TASK OBJECTIVE -
Print out every record below, exactly as written.

*** DATA SUPPLIED ***

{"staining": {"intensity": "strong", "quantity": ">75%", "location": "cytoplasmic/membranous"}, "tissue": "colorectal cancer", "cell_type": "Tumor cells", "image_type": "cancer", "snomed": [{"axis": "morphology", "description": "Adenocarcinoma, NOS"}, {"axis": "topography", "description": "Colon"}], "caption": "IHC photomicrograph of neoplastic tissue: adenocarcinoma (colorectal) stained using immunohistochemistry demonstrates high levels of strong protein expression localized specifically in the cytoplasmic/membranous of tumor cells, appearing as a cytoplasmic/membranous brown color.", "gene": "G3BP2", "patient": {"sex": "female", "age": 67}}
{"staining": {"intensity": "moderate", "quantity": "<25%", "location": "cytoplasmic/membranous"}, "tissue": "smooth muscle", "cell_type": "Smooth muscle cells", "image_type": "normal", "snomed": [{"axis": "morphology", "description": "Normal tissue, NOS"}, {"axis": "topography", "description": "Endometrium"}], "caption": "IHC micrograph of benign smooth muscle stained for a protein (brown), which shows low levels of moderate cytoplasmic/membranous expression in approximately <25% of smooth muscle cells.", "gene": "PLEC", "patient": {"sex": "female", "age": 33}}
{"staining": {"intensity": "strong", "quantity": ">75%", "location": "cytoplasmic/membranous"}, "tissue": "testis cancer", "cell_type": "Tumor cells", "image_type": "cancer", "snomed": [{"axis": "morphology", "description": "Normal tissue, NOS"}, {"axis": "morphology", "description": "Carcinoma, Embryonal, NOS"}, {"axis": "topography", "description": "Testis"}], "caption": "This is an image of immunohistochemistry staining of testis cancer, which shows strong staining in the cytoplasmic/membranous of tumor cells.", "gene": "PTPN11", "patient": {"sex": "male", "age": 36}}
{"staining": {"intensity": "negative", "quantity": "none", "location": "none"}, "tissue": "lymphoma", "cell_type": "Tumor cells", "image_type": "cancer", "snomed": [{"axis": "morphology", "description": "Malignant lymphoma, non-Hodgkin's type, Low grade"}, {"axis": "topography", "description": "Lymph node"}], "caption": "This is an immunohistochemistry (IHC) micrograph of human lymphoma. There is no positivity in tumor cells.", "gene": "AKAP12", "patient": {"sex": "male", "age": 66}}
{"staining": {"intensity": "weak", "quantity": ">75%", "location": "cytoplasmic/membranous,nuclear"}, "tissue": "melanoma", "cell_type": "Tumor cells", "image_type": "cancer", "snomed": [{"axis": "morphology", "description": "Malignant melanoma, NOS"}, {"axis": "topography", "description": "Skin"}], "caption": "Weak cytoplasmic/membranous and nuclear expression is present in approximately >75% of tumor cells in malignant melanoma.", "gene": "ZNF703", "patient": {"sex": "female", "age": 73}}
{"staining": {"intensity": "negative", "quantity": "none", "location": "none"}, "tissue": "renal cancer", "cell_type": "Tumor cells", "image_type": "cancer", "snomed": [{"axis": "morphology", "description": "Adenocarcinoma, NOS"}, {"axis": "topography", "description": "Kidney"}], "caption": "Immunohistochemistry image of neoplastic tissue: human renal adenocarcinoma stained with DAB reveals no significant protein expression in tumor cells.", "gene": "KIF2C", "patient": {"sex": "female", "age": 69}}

*** End of DATA SUPPLIED ***

SOLUTION BELOW -
{"staining": {"intensity": "strong", "quantity": ">75%", "location": "cytoplasmic/membranous"}, "tissue": "colorectal cancer", "cell_type": "Tumor cells", "image_type": "cancer", "snomed": [{"axis": "morphology", "description": "Adenocarcinoma, NOS"}, {"axis": "topography", "description": "Colon"}], "caption": "IHC photomicrograph of neoplastic tissue: adenocarcinoma (colorectal) stained using immunohistochemistry demonstrates high levels of strong protein expression localized specifically in the cytoplasmic/membranous of tumor cells, appearing as a cytoplasmic/membranous brown color.", "gene": "G3BP2", "patient": {"sex": "female", "age": 67}}
{"staining": {"intensity": "moderate", "quantity": "<25%", "location": "cytoplasmic/membranous"}, "tissue": "smooth muscle", "cell_type": "Smooth muscle cells", "image_type": "normal", "snomed": [{"axis": "morphology", "description": "Normal tissue, NOS"}, {"axis": "topography", "description": "Endometrium"}], "caption": "IHC micrograph of benign smooth muscle stained for a protein (brown), which shows low levels of moderate cytoplasmic/membranous expression in approximately <25% of smooth muscle cells.", "gene": "PLEC", "patient": {"sex": "female", "age": 33}}
{"staining": {"intensity": "strong", "quantity": ">75%", "location": "cytoplasmic/membranous"}, "tissue": "testis cancer", "cell_type": "Tumor cells", "image_type": "cancer", "snomed": [{"axis": "morphology", "description": "Normal tissue, NOS"}, {"axis": "morphology", "description": "Carcinoma, Embryonal, NOS"}, {"axis": "topography", "description": "Testis"}], "caption": "This is an image of immunohistochemistry staining of testis cancer, which shows strong staining in the cytoplasmic/membranous of tumor cells.", "gene": "PTPN11", "patient": {"sex": "male", "age": 36}}
{"staining": {"intensity": "negative", "quantity": "none", "location": "none"}, "tissue": "lymphoma", "cell_type": "Tumor cells", "image_type": "cancer", "snomed": [{"axis": "morphology", "description": "Malignant lymphoma, non-Hodgkin's type, Low grade"}, {"axis": "topography", "description": "Lymph node"}], "caption": "This is an immunohistochemistry (IHC) micrograph of human lymphoma. There is no positivity in tumor cells.", "gene": "AKAP12", "patient": {"sex": "male", "age": 66}}
{"staining": {"intensity": "weak", "quantity": ">75%", "location": "cytoplasmic/membranous,nuclear"}, "tissue": "melanoma", "cell_type": "Tumor cells", "image_type": "cancer", "snomed": [{"axis": "morphology", "description": "Malignant melanoma, NOS"}, {"axis": "topography", "description": "Skin"}], "caption": "Weak cytoplasmic/membranous and nuclear expression is present in approximately >75% of tumor cells in malignant melanoma.", "gene": "ZNF703", "patient": {"sex": "female", "age": 73}}
{"staining": {"intensity": "negative", "quantity": "none", "location": "none"}, "tissue": "renal cancer", "cell_type": "Tumor cells", "image_type": "cancer", "snomed": [{"axis": "morphology", "description": "Adenocarcinoma, NOS"}, {"axis": "topography", "description": "Kidney"}], "caption": "Immunohistochemistry image of neoplastic tissue: human renal adenocarcinoma stained with DAB reveals no significant protein expression in tumor cells.", "gene": "KIF2C", "patient": {"sex": "female", "age": 69}}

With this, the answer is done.